Symantec, which has also
begun analyzing Flame (which it calls "Flamer"), says the majority of
its customers who have been hit by the malware reside in the West Bank,
Hungary, Iran, and Lebanon. They have received additional reports from
customer machines in Austria, Russia, Hong Kong and the United Arab
Emirates.
Researchers say the
compilation date of modules in Flame appear to have been manipulated by
the attackers, perhaps in an attempt to thwart researchers from
determining when they were created.
"Whoever created it was
careful to mess up the compilation dates in every single module," Gostev
said. "The modules appear to have been compiled in 1994 and 1995, but
they're using code that was only released in 2010."
The malware has no kill
date, though the operators have the ability to send a kill module to it
if needed.
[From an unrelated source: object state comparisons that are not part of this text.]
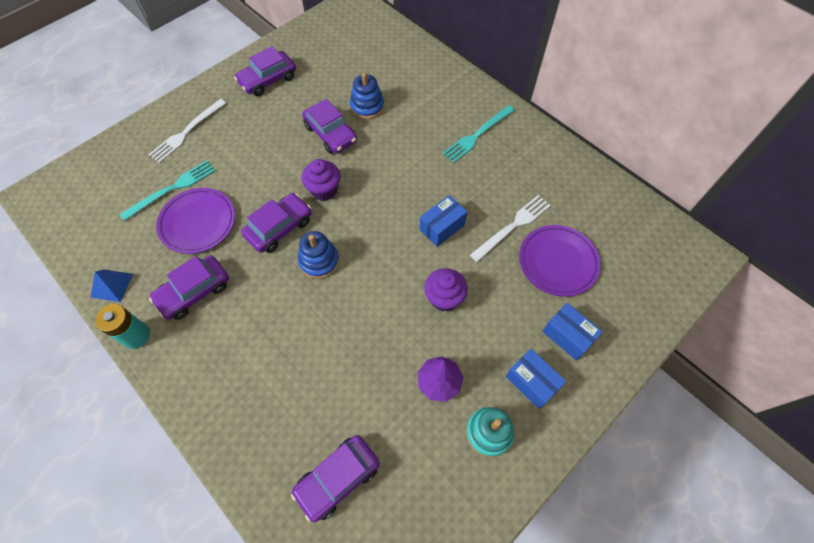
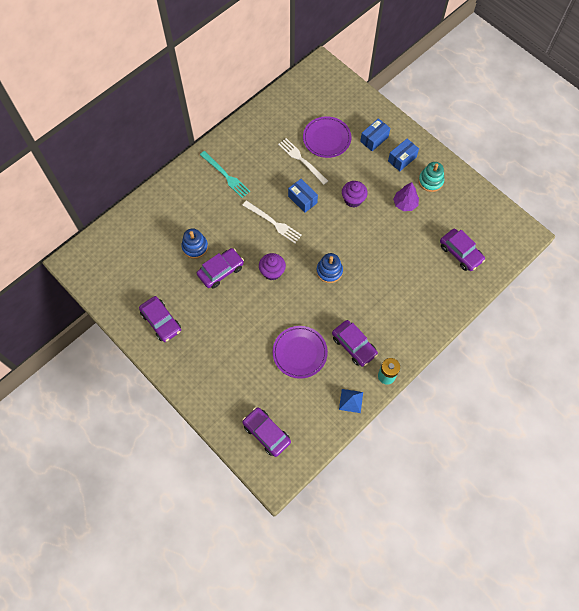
camera: 90 degrees left, 5 degrees up
(172, 189) = (270, 376): turquoise fork -> none
(187, 132) = (215, 376): white fork -> white fork (273, 223)
(279, 228) = (304, 298): purple car -> purple car (266, 433)

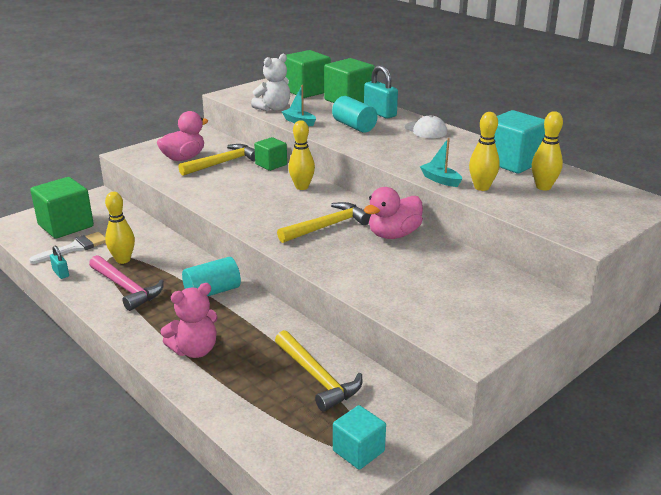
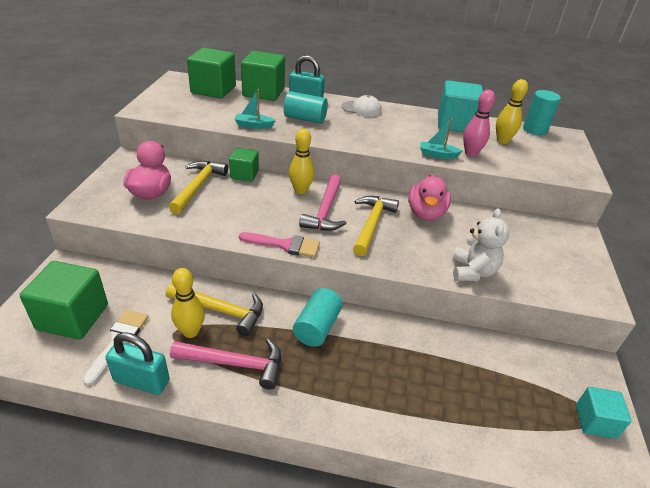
camera: 40 degrees left, 10 degrees up
(61, 273) = (142, 381): turquoise padlock -> turquoise padlock, size x1.89
(195, 350) = (379, 399): pink teddy bear -> none
(232, 217) = (285, 245): none -> pink brush
(273, 108) = (210, 116): white teddy bear -> white teddy bear (472, 271)
(301, 206) = (325, 211): none -> pink hammer
(317, 377) = (493, 370): yellow hammer -> yellow hammer (220, 310)
(481, 187) = (471, 153): yellow bowling pin -> pink bowling pin
(609, 188) = (535, 130): none -> turquoise cylinder

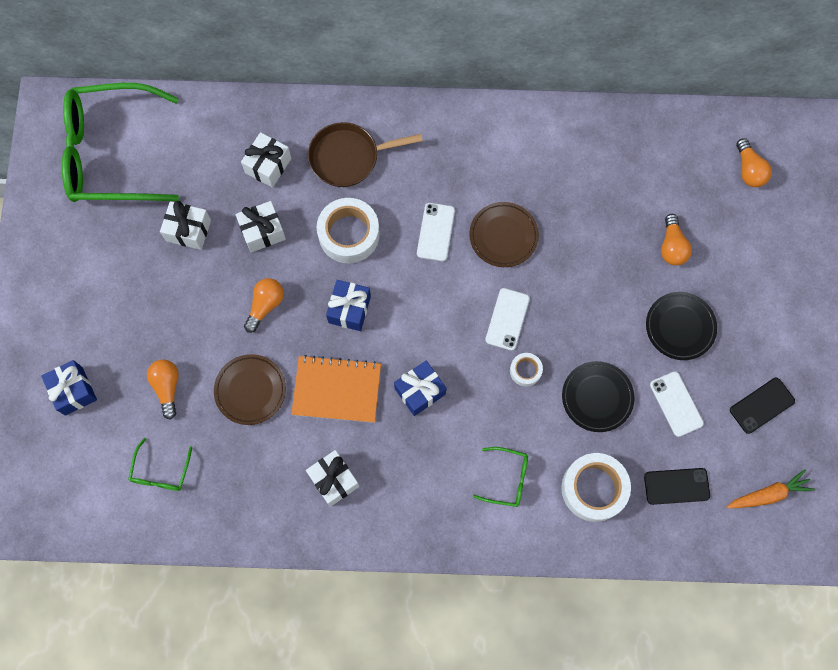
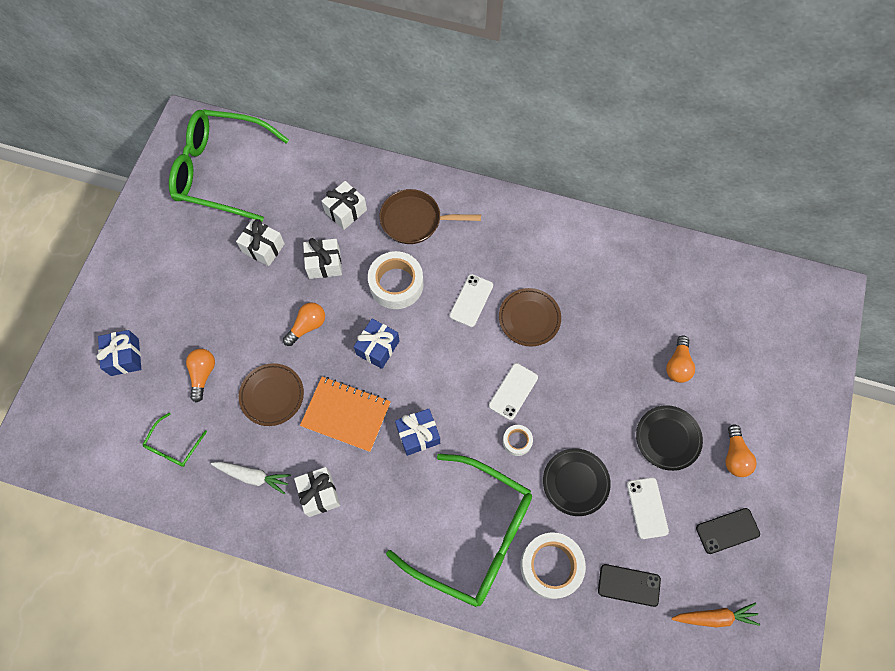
camera: 15 degrees right, 5 degrees down
(257, 481) = (253, 476): none -> white carrot
(507, 479) = (474, 535): green glasses -> green glasses, size x2.43
(749, 170) = (764, 315): orange light bulb -> orange light bulb (734, 456)

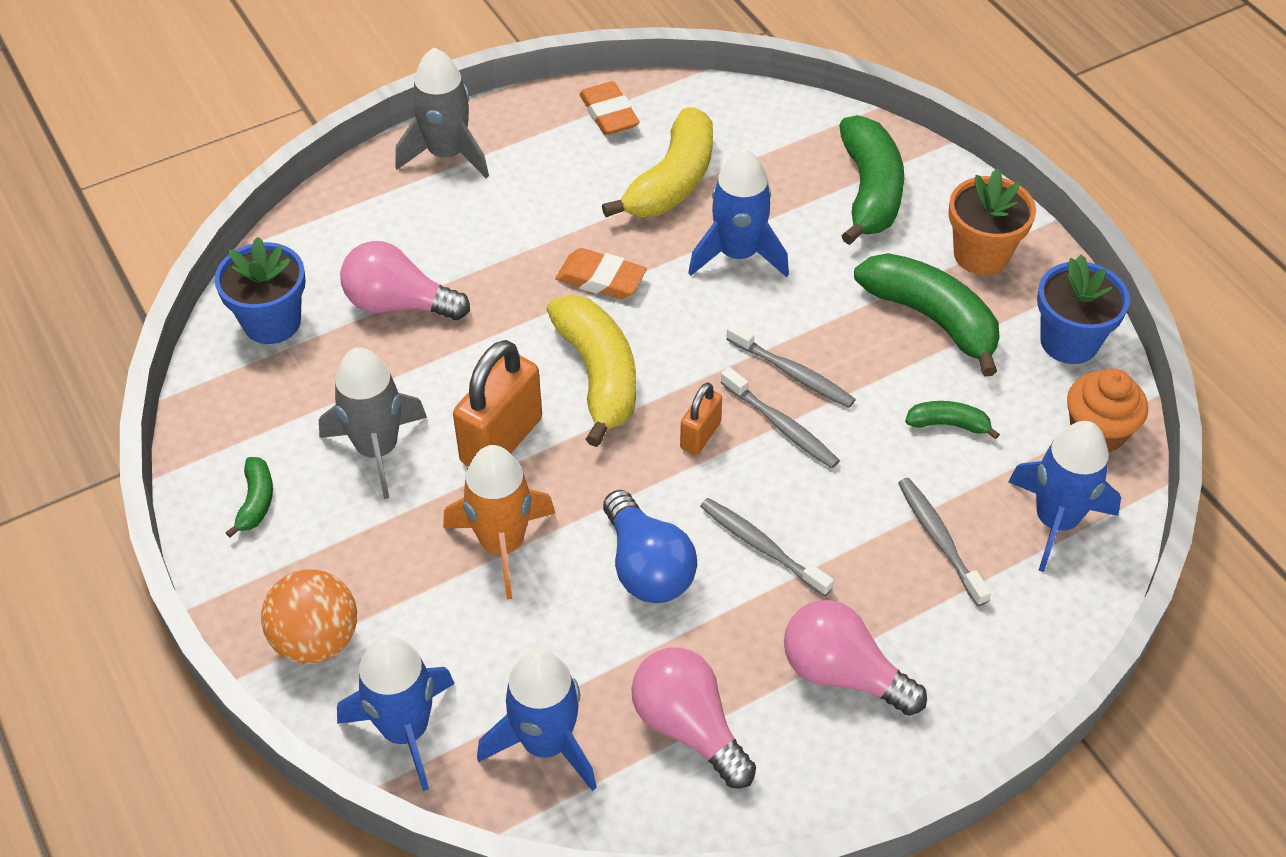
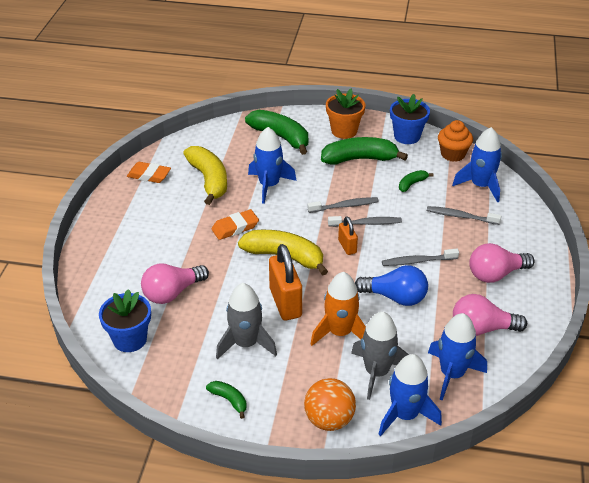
camera: 50 degrees left, 10 degrees down
(446, 154) = (105, 232): grey rocket -> grey rocket (376, 372)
The kill module, named browse32, searches for every trace of
the malware on the system, including stored files full of screenshots
and data stolen by the malware, and eliminates them, picking up any
breadcrumbs that might be left behind.
"When the kill module is activated, there's nothing left whatsoever," Gostev said.
(UPDATE noon ET: Iran's Computer Emergency Response Team announced on Monday
that it had developed a detector to uncover what it calls the "Flamer"
malware on infected machines and delivered it to select organizations at
the beginning of May. It has also developed a removal tool for the
malware. Kaspersky believes the "Flamer" malware is the same as the
Flame malware its researchers analyzed.)